Воистину колдун ощутил себя мухой в янтаре. Было трудно поверить, что нападающих всего двое: Шишмарь Швеллер, ходячая ассоциация на тему «Папаша Леонард: молодые годы», и его супружница Фержерита, урожденная Блонд-Павизар. Вместе супруги смотрелись наилучшим образом: кулак с вязальной спицей, грузовой галеон и его бушприт, собор Мозеса Трисмегиста и знаменитый шпиль на куполе собора. Третьим, усиливая наступление по центру, был стол. О, этот стол! — дубовый богатырь, способный дать приют сельской свадьбе, он ломился от яств. Окорока с бужениной перемежались розетками с моченым барбарисом и сливой в маринаде, из супниц дышал жирный папцун и панадель по-домашнему; манили яйца с хреном, звала редька, тертая с куриным смальцем, и рыдали на плахе зажаристые шкубанки с луком. Самым обидным было то, что Мускулюс не испытывал голода. Но отказаться — смертельно обидеть…

По всему видать, наследник решил скрасить впечатление от замкнутости родителя.

— Алмазный наш! Топазный наш!

— В центр, во главу стола!

— Цетинка, дура, застели гостю коленки рушником!…

Бедная хромуша послушно кинулась исполнять приказ.

Глядя на вспотевшую, забеганную Цетинку, малефик догадался, кто на самом деле накрывал сей божественный стол. Он всегда жалел людей, чья истинная суть — подчинение. Жалость оскорбляла, в ней, червем в яблоке, таилось унижение, но колдун ничего не мог с собой поделать. Конечно, на «людях послушания» мир стоит куда прочнее, чем на трех тапирах Ху, соединивших лбы посреди хлябей Бездонца. Войну делает пехота, громаду дворца — каменщики, а поднимают бокалы в честь победы генералы и короли. На том стоим и не можем иначе — а иногда все-таки невредно опустить задранный к небу нос и приглядеться: на ком стоим…

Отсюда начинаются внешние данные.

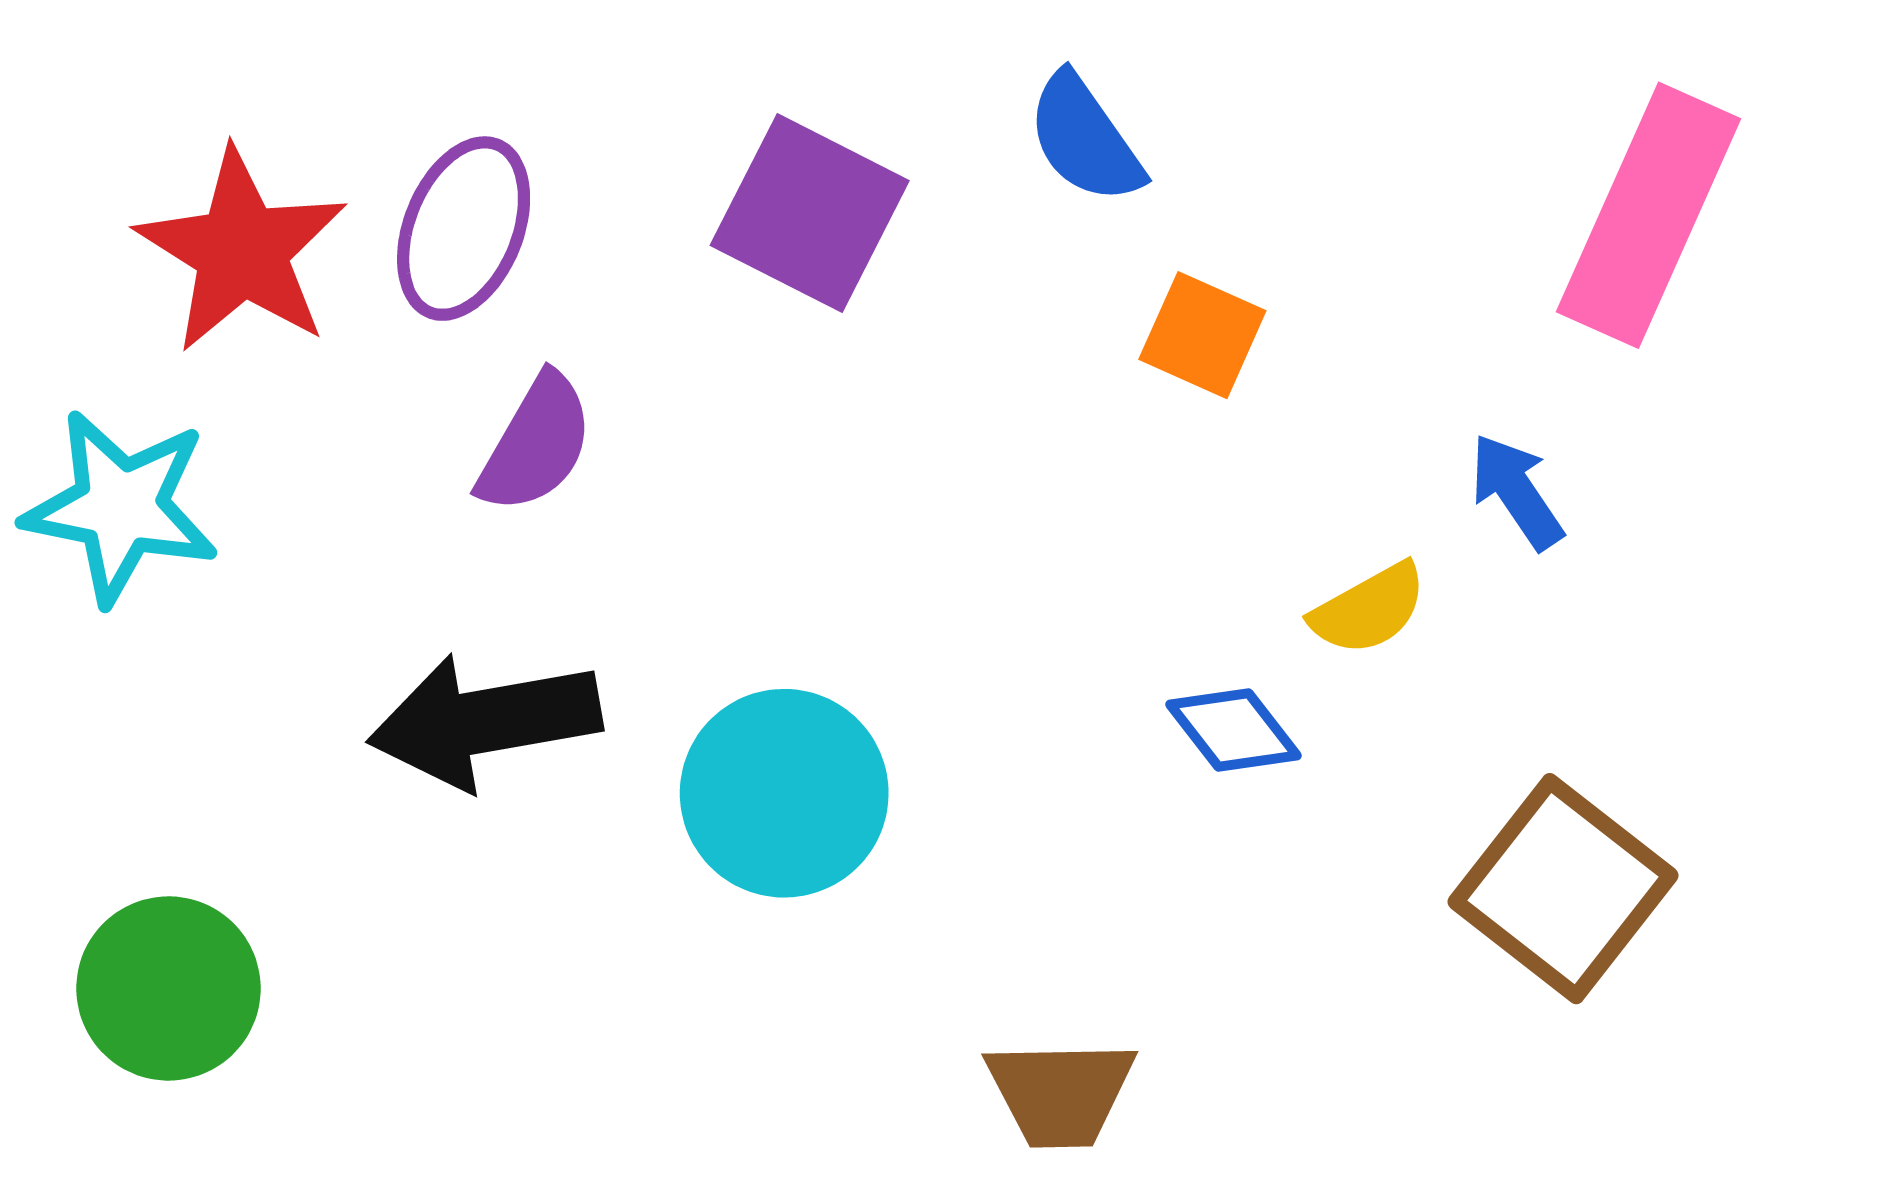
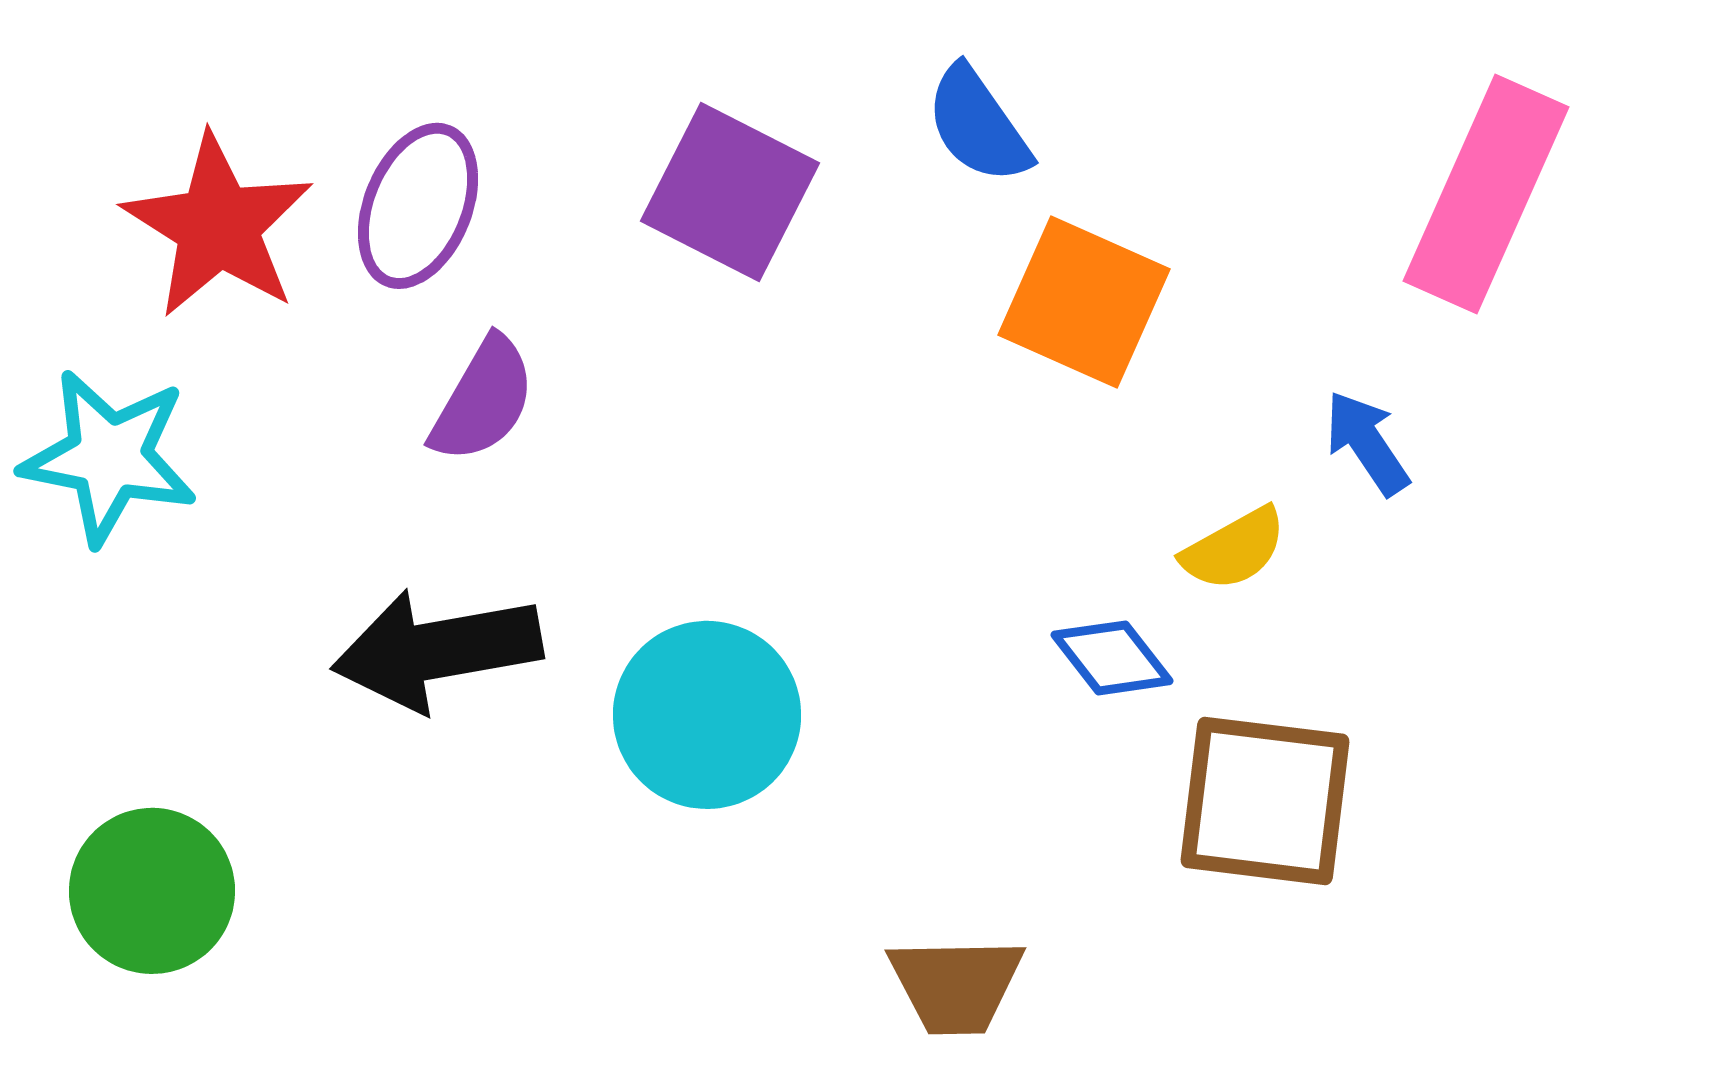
orange square: (1202, 335) -> (1084, 302), size x1.5
brown square: (1563, 889) -> (1265, 801), moved, turned -31

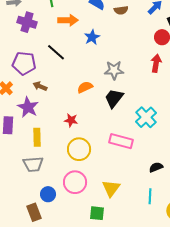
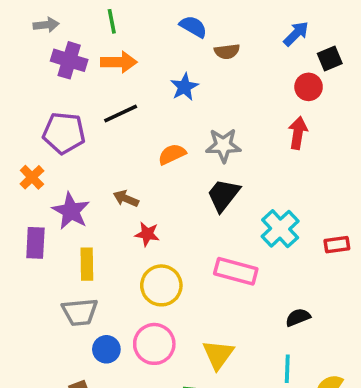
brown semicircle: (121, 10) -> (227, 51), moved
orange arrow: (68, 20) -> (119, 62), moved
black line: (56, 52) -> (121, 113), turned -66
brown arrow: (40, 86) -> (126, 199), moved
orange semicircle: (85, 87) -> (172, 154), moved
blue circle: (48, 194) -> (106, 349), moved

— Голубушка, окажите честь! Присядьте рядом!

— Да что вы, мастер Андреа! Золовка желает пройти к больной матушке!

— Цетинка, душенька, приберись за мамашей!

— А потом отнеси обед доблестным воинам и дамам, тоскующим под их охраной!…

Фраза, достойная баллады. Жаль, эффект пропал зря. Строго воззрившись на золовку, Фержерита без стеснений указала ей на окно свекрови. Валяй, мол, душенька, хромай отсюда, и чем быстрее, тем лучше. В отсутствие свекра милашка Ферж чувствовала себя здесь как дома. Ладно, дела семейные — потемки. Сами разберутся. Пригубив чарку, колдун вполуха слушал болтовню Шишмаря, быстро свернувшего на темы производства — отец! вылитый отец! когда б не заискивание в голосе… — и равнодушно кивал в ответ на однообразные комплименты Фержериты. Сапфировый наш, изумрудный наш, аметистовый наш… Сравнения липли друг к другу, образуя рыхлый ком; наружу острым шипом торчал многократно повторяемый рефрен: «Наш, наш, наш!» Расслабься — напорешься.

Чувствовалось: Шишмарь в тайных думах уже держит удачу за бороду, и лицо у вертихвостки-удачи — копия некий Андреа Мускулюс.